Deterministic Augmentation
Data augmentation typically uses random number generators. We use counter-based PRNG with explicit operation IDs:
// Horizontal flip (50% probability)
uint64_t rng = ct_prng(seed, epoch, sample_idx << 16 | OP_FLIP);
bool flip = (rng & 1);
// Random crop
uint32_t crop_x = ct_prng_uniform(seed, epoch,
sample_idx << 16 | OP_CROP_X,
max_x + 1);Same (seed, epoch, sample_idx) produces same augmentation. No hidden state.
Merkle Provenance
Every epoch produces a cryptographic commitment:
h_0 = SHA256(0x03 || H_dataset || H_config || seed)
h_e = SHA256(0x04 || h_{e-1} || H_epoch || e)You can prove exactly what data was used for training. Any tampering breaks the chain.
What’s Implemented
All core modules complete — 142 tests passing across 8 test suites:
| Module | Tests | Coverage |
|---|---|---|
| DVM Primitives | 38 | CT-MATH-001 §3 test vectors |
| PRNG | 13 | Determinism, distribution quality |
| Shuffle | 19 | Bijection verification |
| Normalise | 13 | Correctness, overflow handling |
| Augment | 10 | Flip, crop, noise |
| Batch | 12 | Construction, verification |
| Merkle | 20 | Hashing, provenance chain |
| Bit-Identity | 17 | Cross-platform verification |
Usage Example
#include "ct_types.h"
#include "loader.h"
#include "normalize.h"
#include "shuffle.h"
#include "batch.h"
#include "merkle.h"
// Pre-allocated buffers
ct_sample_t dataset_samples[60000];
ct_dataset_t dataset = {
.samples = dataset_samples,
.num_samples = 60000
};
ct_fault_flags_t faults = {0};
// Load data (deterministic decimal parsing)
ct_load_csv("mnist.csv", &dataset, &faults);
// Setup normalisation
ct_normalize_ctx_t norm_ctx;
ct_normalize_init(&norm_ctx, means, inv_stds, 784);
// Create batch via deterministic shuffle
ct_batch_t batch;
ct_batch_init(&batch, batch_samples, batch_hashes, 32);
ct_batch_fill(&batch, &dataset, batch_index, epoch, seed);
// Verify integrity
int valid = ct_batch_verify(&batch);
// Initialize provenance chain
ct_provenance_t prov;
ct_provenance_init(&prov, dataset_hash, config_hash, seed);The Complete Pipeline
certifiable-data completes the deterministic ML pipeline:
certifiable-data → certifiable-training → certifiable-inference
↓ ↓ ↓
Load data Train model Deploy model
Normalise Merkle chain Bit-perfect
Shuffle Audit trail inference
BatchEvery step is deterministic. Every step is auditable. The same seed produces the same model produces the same predictions, forever.
Why It Matters
Reproducibility Crisis
The ML reproducibility crisis is well-documented. Papers can’t be replicated. Models can’t be reconstructed. Part of the problem is non-deterministic data pipelines — you can’t reproduce training if you can’t reproduce the exact data order.
Certification Requirements
IEC 62304 Class C (medical devices) requires traceable software. DO-178C Level A (aerospace) requires complete requirements traceability. “We shuffled the data randomly” satisfies neither.

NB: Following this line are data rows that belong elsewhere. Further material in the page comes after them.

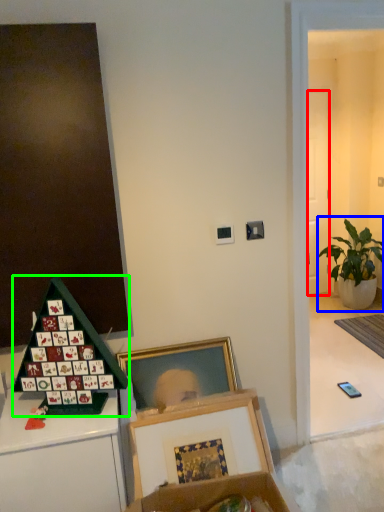
Question: Which is farther away from door (highlighted by a red box)? houseplant (highlighted by a blue box) or toy (highlighted by a green box)?

Choices:
 (A) houseplant
 (B) toy

Answer: (B)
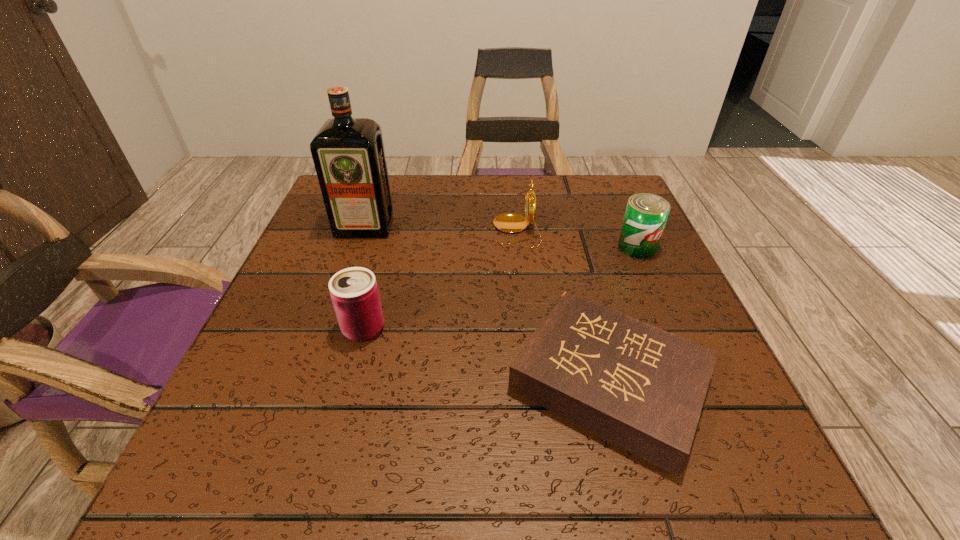
Image resolution: width=960 pixels, height=540 pixels. Identify the location of liquor. (348, 153).

Identify the location of pocket watch. (510, 223).

The width and height of the screenshot is (960, 540). Identify the location of the left can. (354, 292).

Locate an element on the screen. This screenshot has height=540, width=960. the farther can is located at coordinates (646, 214).

At what (x,y) coordinates should I click in order to perform the action: click on the shortest object. Please return your answer as a coordinate pair (x, y). This screenshot has height=540, width=960. Looking at the image, I should click on (642, 388).

Where is `vacant space situated on the front label of the liquor`? The width and height of the screenshot is (960, 540). vacant space situated on the front label of the liquor is located at coordinates (312, 380).

I want to click on blank area located on the face of the pocket watch, so click(x=396, y=231).

Locate an element on the screen. free location located 0.050m on the face of the pocket watch is located at coordinates (471, 231).

Identify the location of vacant space located 0.120m on the face of the pocket watch. click(440, 231).

You are a GUI agent. You are given a task and a screenshot of the screen. Output one action in this format:
    pyautogui.click(x=<x>, y=<y>)
    Task: Click on the vacant space located on the right of the left can
    
    Given the screenshot: What is the action you would take?
    pyautogui.click(x=558, y=328)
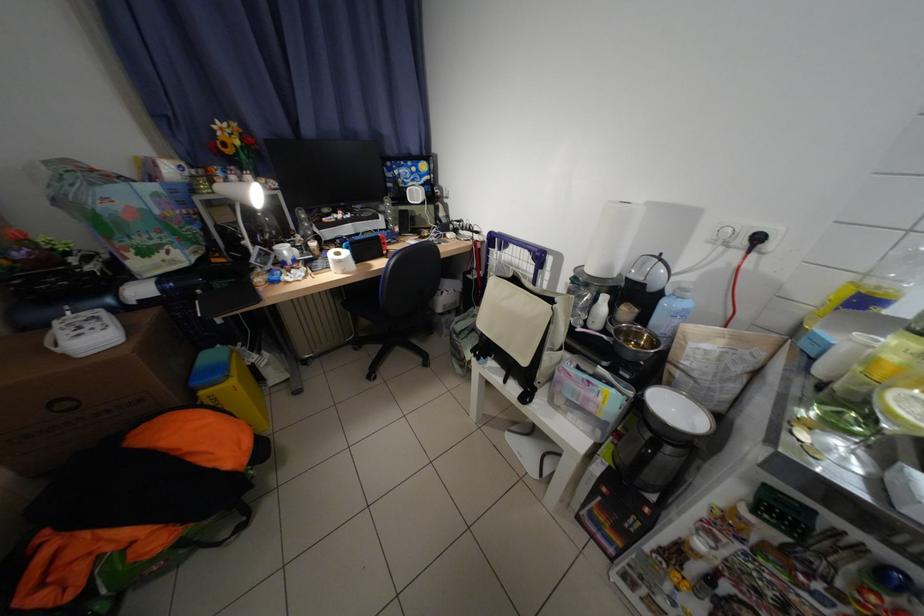
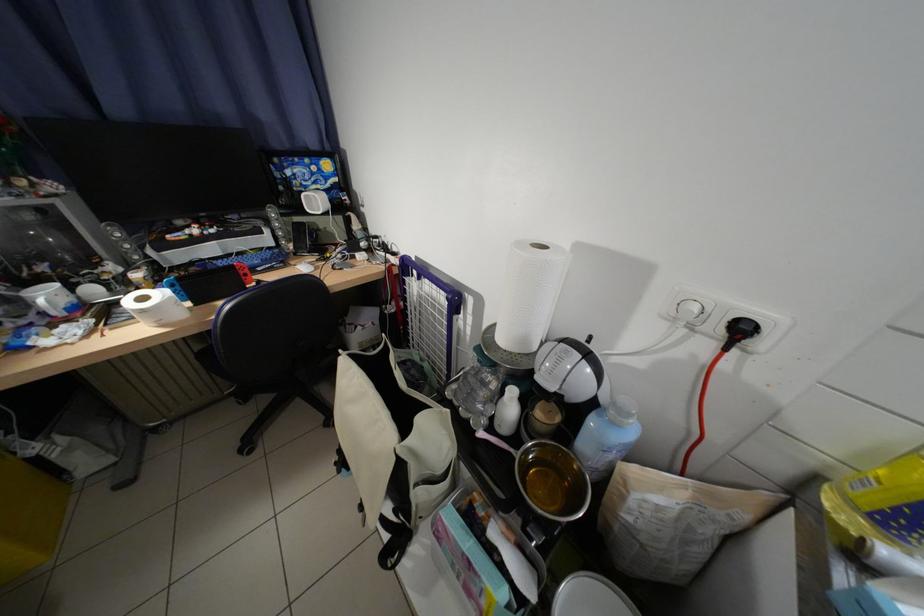
Find the pixel in the second image that matches (x=782, y=246) in the first image.

(772, 345)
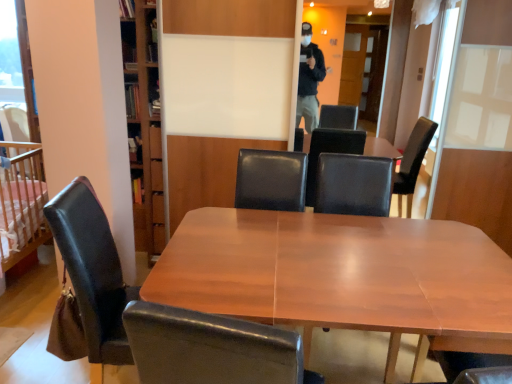
The image size is (512, 384). Describe the element at coordinates (353, 185) in the screenshot. I see `black leather armchair at center` at that location.

What do you see at coordinates (342, 276) in the screenshot? I see `wooden table at center` at bounding box center [342, 276].

What is the approximate width of black leather chair at left, positioned as the first chair in back-to-front order?

5.09 inches.

The width and height of the screenshot is (512, 384). What do you see at coordinates (67, 328) in the screenshot?
I see `leather at left, the 2th chair from the back` at bounding box center [67, 328].

Where is `black leather armchair at center`? black leather armchair at center is located at coordinates (353, 185).

The width and height of the screenshot is (512, 384). Identify the location of infant bed behind the black leather armchair at center. (21, 203).

Is black leather armchair at center at the back of wooden crib at left?

No, wooden crib at left's orientation is not away from black leather armchair at center.

Which object is closer to the camera, wooden crib at left or black leather armchair at center?

black leather armchair at center is more forward.

Which object is positioned more to the left, wooden crib at left or black leather armchair at center?

Positioned to the left is wooden crib at left.

Is wooden crib at left shorter than leather at left, the 2th chair from the back?

In fact, wooden crib at left may be taller than leather at left, the 2th chair from the back.

Are wooden crib at left and leather at left, which is counted as the first chair, starting from the front, located far from each other?

Yes.

Between wooden crib at left and leather at left, the 2th chair from the back, which one has smaller size?

leather at left, the 2th chair from the back, is smaller.

Is wooden crib at left surrounding leather at left, marked as the second chair in a left-to-right arrangement?

Definitely not — leather at left, marked as the second chair in a left-to-right arrangement, is not inside wooden crib at left.

Which is behind, point (352, 193) or point (31, 224)?

The point (31, 224) is behind.

Does black leather armchair at center have a smaller size compared to wooden crib at left?

Yes.

Considering the relative positions of black leather armchair at center and wooden crib at left in the image provided, is black leather armchair at center to the left of wooden crib at left from the viewer's perspective?

No.

Which is behind, black leather armchair at center or wooden crib at left?

Positioned behind is wooden crib at left.

In terms of width, does wooden table at center look wider or thinner when compared to black leather armchair at center?

wooden table at center is wider than black leather armchair at center.

Is wooden table at center directly adjacent to black leather armchair at center?

No, wooden table at center is not making contact with black leather armchair at center.

Is wooden table at center to the right of black leather armchair at center from the viewer's perspective?

Incorrect, wooden table at center is not on the right side of black leather armchair at center.

From a real-world perspective, is wooden table at center positioned under black leather armchair at center based on gravity?

Yes, from a real-world perspective, wooden table at center is below black leather armchair at center.

From the picture: Is black leather armchair at center positioned with its back to leather at left, the 2th chair from the back?

No, leather at left, the 2th chair from the back, is not at the back of black leather armchair at center.

Which of these two, black leather armchair at center or leather at left, the 1th chair when ordered from right to left, is wider?

Wider between the two is leather at left, the 1th chair when ordered from right to left.

Where is `armchair on the right of leather at left, which is counted as the first chair, starting from the front`? armchair on the right of leather at left, which is counted as the first chair, starting from the front is located at coordinates (353, 185).

Can you confirm if black leather armchair at center is bigger than leather at left, the 2th chair from the back?

Actually, black leather armchair at center might be smaller than leather at left, the 2th chair from the back.

Starting from the black leather armchair at center, which chair is the 1st one in front? Please provide its 2D coordinates.

[(92, 271)]

Can you tell me how much black leather chair at left, positioned as the first chair in back-to-front order, and black leather armchair at center differ in facing direction?

There is a 123-degree angle between the facing directions of black leather chair at left, positioned as the first chair in back-to-front order, and black leather armchair at center.

From a real-world perspective, is black leather chair at left, which is the 2th chair from front to back, positioned over black leather armchair at center based on gravity?

Actually, black leather chair at left, which is the 2th chair from front to back, is physically below black leather armchair at center in the real world.

Based on the photo, from the image's perspective, is wooden table at center on top of wooden crib at left?

No.

Looking at this image, is wooden table at center far from wooden crib at left?

Yes, wooden table at center is far from wooden crib at left.

Would you say wooden table at center is inside or outside wooden crib at left?

wooden table at center lies outside wooden crib at left.

Where is `infant bed below the black leather armchair at center (from a real-world perspective)`? infant bed below the black leather armchair at center (from a real-world perspective) is located at coordinates (21, 203).

Find the location of `chair that is the 2nd object to the right of the wooden crib at left, starting at the anchor`. chair that is the 2nd object to the right of the wooden crib at left, starting at the anchor is located at coordinates (67, 328).

Which object lies nearer to the anchor point leather at left, the 1th chair when ordered from right to left, black leather chair at left, positioned as the first chair in back-to-front order, or black leather armchair at center?

Based on the image, black leather chair at left, positioned as the first chair in back-to-front order, appears to be nearer to leather at left, the 1th chair when ordered from right to left.

Based on the photo, estimate the real-world distances between objects in this image. Which object is further from wooden table at center, wooden crib at left or black leather chair at left, the second chair from the right?

wooden crib at left lies further to wooden table at center than the other object.

Looking at the image, which one is located closer to wooden crib at left, black leather armchair at center or wooden table at center?

wooden table at center lies closer to wooden crib at left than the other object.

Based on the photo, based on their spatial positions, is black leather armchair at center or wooden table at center closer to black leather chair at left, which is counted as the 1th chair, starting from the left?

Based on the image, wooden table at center appears to be nearer to black leather chair at left, which is counted as the 1th chair, starting from the left.

Which object lies further to the anchor point leather at left, which is counted as the first chair, starting from the front, black leather chair at left, which is the 2th chair from front to back, or wooden table at center?

wooden table at center.

Which object lies nearer to the anchor point black leather armchair at center, leather at left, the 1th chair when ordered from right to left, or wooden crib at left?

leather at left, the 1th chair when ordered from right to left, is closer to black leather armchair at center.

Which object lies further to the anchor point wooden table at center, wooden crib at left or black leather armchair at center?

wooden crib at left lies further to wooden table at center than the other object.

Looking at the image, which one is located further to black leather armchair at center, wooden crib at left or wooden table at center?

The object further to black leather armchair at center is wooden crib at left.

This screenshot has width=512, height=384. I want to click on desk located between wooden crib at left and black leather armchair at center in the left-right direction, so click(342, 276).

You are a GUI agent. You are given a task and a screenshot of the screen. Output one action in this format:
    pyautogui.click(x=<x>, y=<y>)
    Task: Click on the desk located between black leather chair at left, the second chair from the right, and black leather armchair at center in the left-right direction
    
    Given the screenshot: What is the action you would take?
    pyautogui.click(x=342, y=276)

Locate an element on the screen. This screenshot has height=384, width=512. chair situated between black leather chair at left, positioned as the first chair in back-to-front order, and wooden table at center from left to right is located at coordinates (67, 328).

You are a GUI agent. You are given a task and a screenshot of the screen. Output one action in this format:
    pyautogui.click(x=<x>, y=<y>)
    Task: Click on the desk between leather at left, which is counted as the first chair, starting from the front, and black leather armchair at center in the front-back direction
    
    Given the screenshot: What is the action you would take?
    pyautogui.click(x=342, y=276)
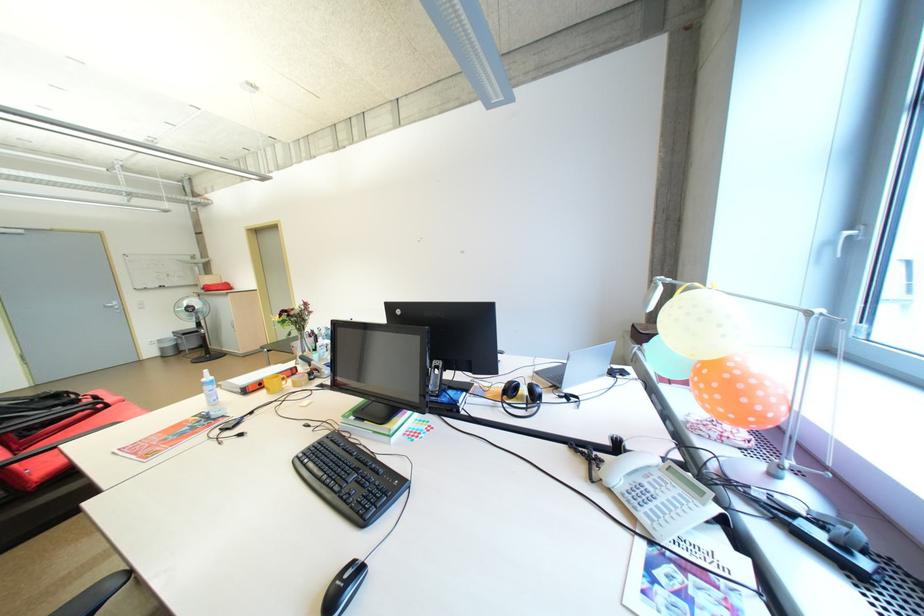
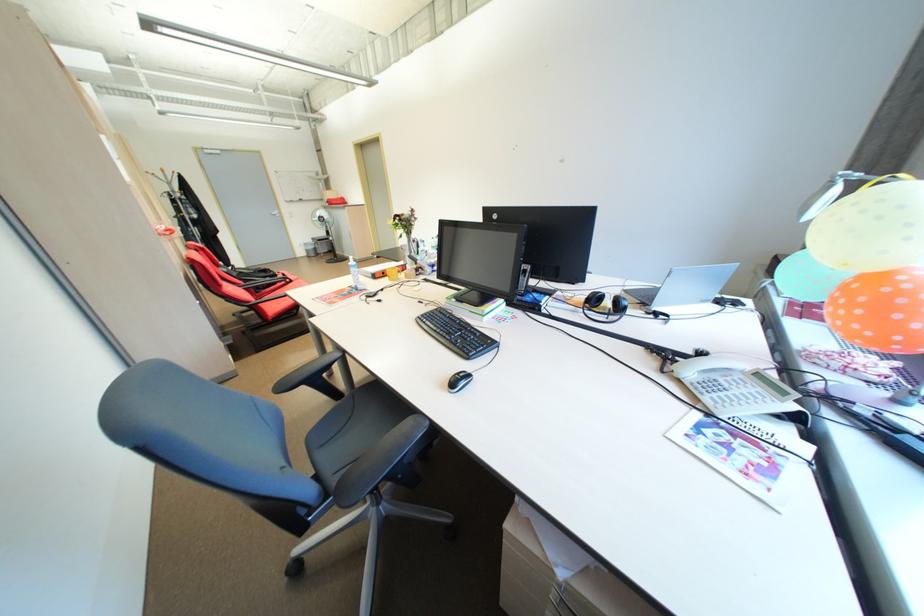
In the second image, find the point that corresponds to [211,398] in the first image.

(359, 277)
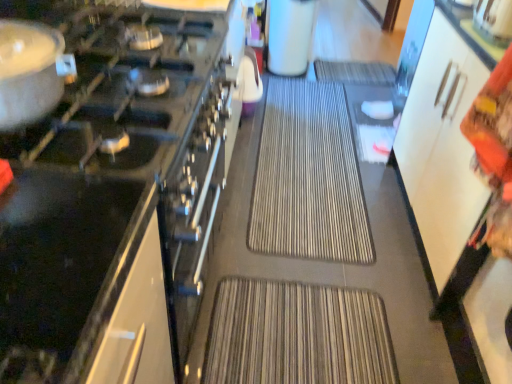
Question: Is metallic silver kettle at upper right, which appears as the 2th appliance when viewed from the top, surrounding white matte coffee maker at upper center, which is the first appliance from top to bottom?

Choices:
 (A) no
 (B) yes

Answer: (A)

Question: Is metallic silver kettle at upper right, the 2th appliance positioned from the bottom, positioned in front of white matte coffee maker at upper center, the third appliance ordered from the bottom?

Choices:
 (A) no
 (B) yes

Answer: (B)

Question: Is metallic silver kettle at upper right, the second appliance from the back, oriented away from white matte coffee maker at upper center, acting as the first appliance starting from the back?

Choices:
 (A) yes
 (B) no

Answer: (B)

Question: Can you confirm if metallic silver kettle at upper right, the 2th appliance positioned from the bottom, is wider than white matte coffee maker at upper center, the second appliance positioned from the left?

Choices:
 (A) yes
 (B) no

Answer: (B)

Question: Considering the relative sizes of metallic silver kettle at upper right, which appears as the third appliance when viewed from the left, and white matte coffee maker at upper center, acting as the first appliance starting from the back, in the image provided, is metallic silver kettle at upper right, which appears as the third appliance when viewed from the left, smaller than white matte coffee maker at upper center, acting as the first appliance starting from the back,?

Choices:
 (A) yes
 (B) no

Answer: (A)

Question: Considering the positions of matte silver pot at left and white matte coffee maker at upper center, the second appliance positioned from the left, in the image, is matte silver pot at left taller or shorter than white matte coffee maker at upper center, the second appliance positioned from the left,?

Choices:
 (A) short
 (B) tall

Answer: (A)

Question: Considering their positions, is matte silver pot at left located in front of or behind white matte coffee maker at upper center, acting as the first appliance starting from the back?

Choices:
 (A) front
 (B) behind

Answer: (A)

Question: From the image's perspective, is matte silver pot at left located above or below white matte coffee maker at upper center, which is the first appliance from top to bottom?

Choices:
 (A) below
 (B) above

Answer: (A)

Question: Looking at the image, does matte silver pot at left seem bigger or smaller compared to white matte coffee maker at upper center, which appears as the 2th appliance when viewed from the right?

Choices:
 (A) big
 (B) small

Answer: (B)

Question: Considering their positions, is metallic silver kettle at upper right, the first appliance positioned from the right, located in front of or behind brown textured mat at center?

Choices:
 (A) front
 (B) behind

Answer: (A)

Question: In terms of size, does metallic silver kettle at upper right, the second appliance from the back, appear bigger or smaller than brown textured mat at center?

Choices:
 (A) big
 (B) small

Answer: (B)

Question: Which is correct: metallic silver kettle at upper right, which ranks as the 2th appliance in front-to-back order, is inside brown textured mat at center, or outside of it?

Choices:
 (A) inside
 (B) outside

Answer: (B)

Question: Considering the positions of metallic silver kettle at upper right, which appears as the 2th appliance when viewed from the top, and brown textured mat at center in the image, is metallic silver kettle at upper right, which appears as the 2th appliance when viewed from the top, wider or thinner than brown textured mat at center?

Choices:
 (A) thin
 (B) wide

Answer: (A)

Question: Considering the relative positions of brown textured mat at center and white matte coffee maker at upper center, the third appliance in the front-to-back sequence, in the image provided, is brown textured mat at center to the left or to the right of white matte coffee maker at upper center, the third appliance in the front-to-back sequence,?

Choices:
 (A) right
 (B) left

Answer: (A)

Question: Is point (352, 233) closer or farther from the camera than point (286, 52)?

Choices:
 (A) closer
 (B) farther

Answer: (A)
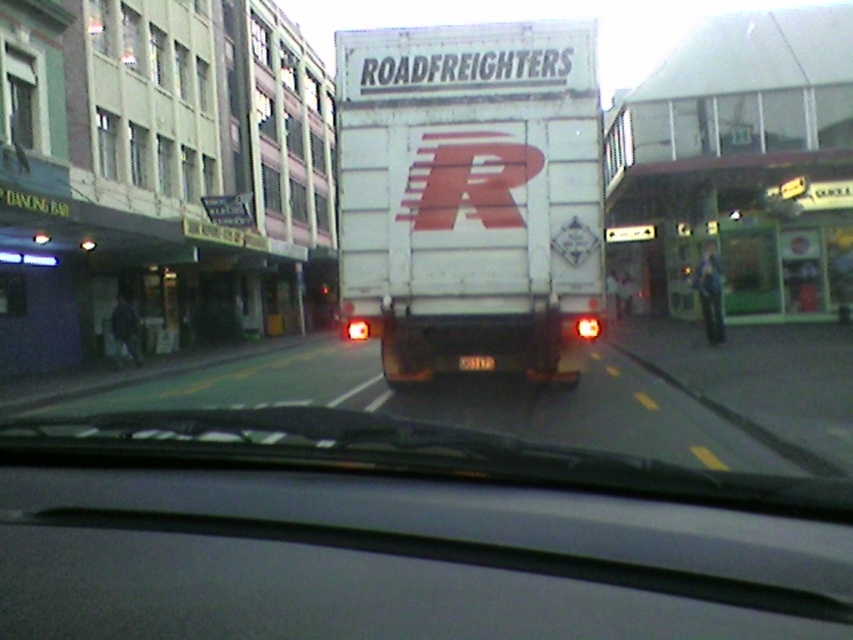
Does white matte trailer truck at center appear on the right side of black plastic license plate at rear?

Incorrect, white matte trailer truck at center is not on the right side of black plastic license plate at rear.

Is white matte trailer truck at center shorter than black plastic license plate at rear?

No, white matte trailer truck at center is not shorter than black plastic license plate at rear.

Is point (563, 205) positioned in front of point (474, 365)?

Yes, it is in front of point (474, 365).

Find the location of `white matte trailer truck at center`. white matte trailer truck at center is located at coordinates (471, 195).

Can you confirm if matte black dashboard at center is wider than black plastic license plate at rear?

Yes.

Can you confirm if matte black dashboard at center is bigger than black plastic license plate at rear?

Yes.

This screenshot has height=640, width=853. Describe the element at coordinates (397, 536) in the screenshot. I see `matte black dashboard at center` at that location.

This screenshot has height=640, width=853. Identify the location of matte black dashboard at center. (397, 536).

Does point (780, 497) lie behind point (450, 339)?

No.

Who is shorter, matte black dashboard at center or white matte trailer truck at center?

matte black dashboard at center is shorter.

This screenshot has width=853, height=640. Describe the element at coordinates (397, 536) in the screenshot. I see `matte black dashboard at center` at that location.

Where is `matte black dashboard at center`? Image resolution: width=853 pixels, height=640 pixels. matte black dashboard at center is located at coordinates (397, 536).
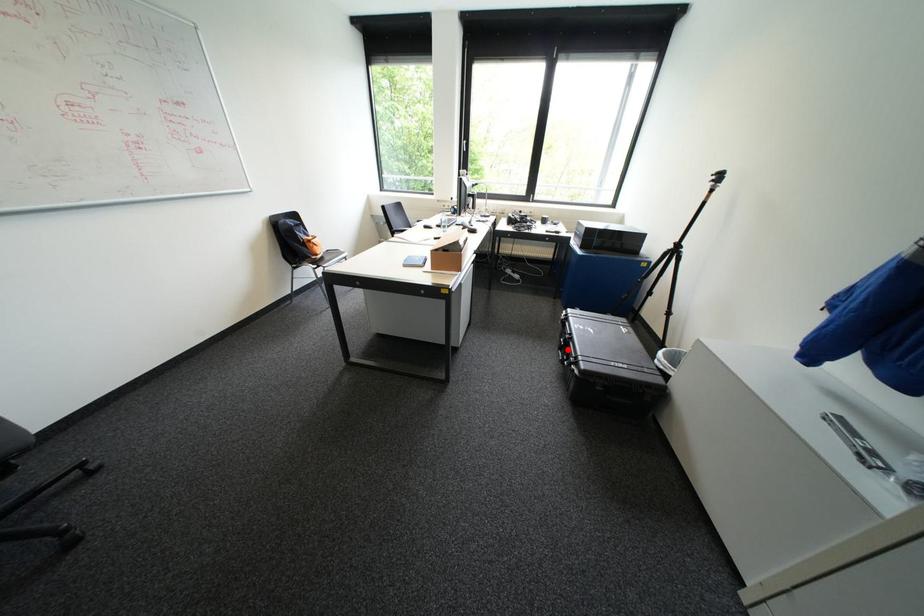
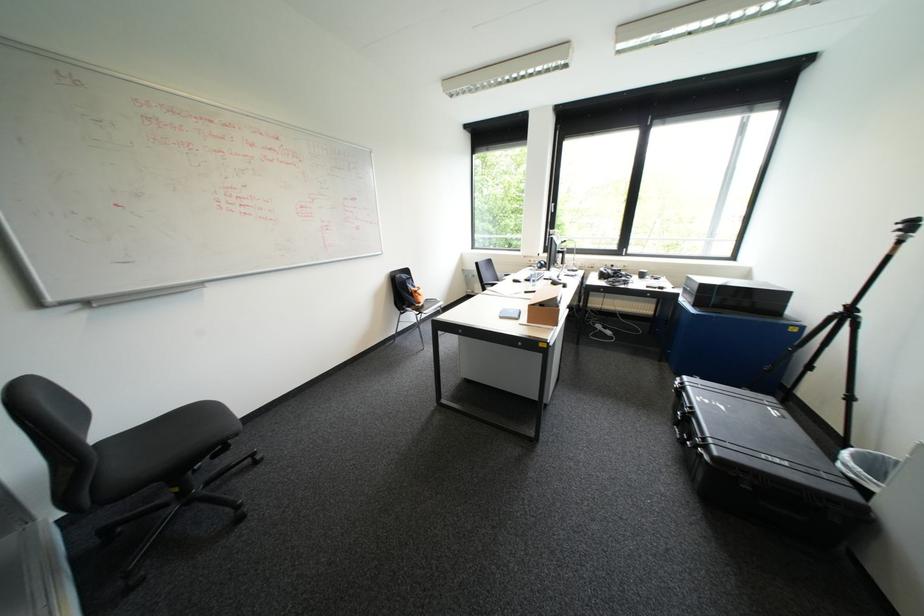
The point at the highlighted location is marked in the first image. Where is the corresponding point in the second image?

With certifiable-data, you can prove:
- Exactly what data was used
- In exactly what order
- With exactly what transformations
- And verify it cryptographically
Debugging Training
When training fails or produces unexpected results, you need to understand what happened. With deterministic data loading, you can replay exact batches and inspect exact transformations. No “it worked differently yesterday” mysteries.
Getting Started
git clone https://github.com/williamofai/certifiable-data
cd certifiable-data
mkdir build && cd build
cmake ..
make
make testExpected output:
100% tests passed, 0 tests failed out of 8
Total Test time (real) = 0.04 secDocumentation
- CT-MATH-001.md — Mathematical foundations (normalisation, Feistel, Merkle)
- CT-STRUCT-001.md — Data structure specifications
- docs/requirements/ — SRS documents with full traceability
Data loading as a pure function. Merkle-proven provenance. GPL-3.0 licensed.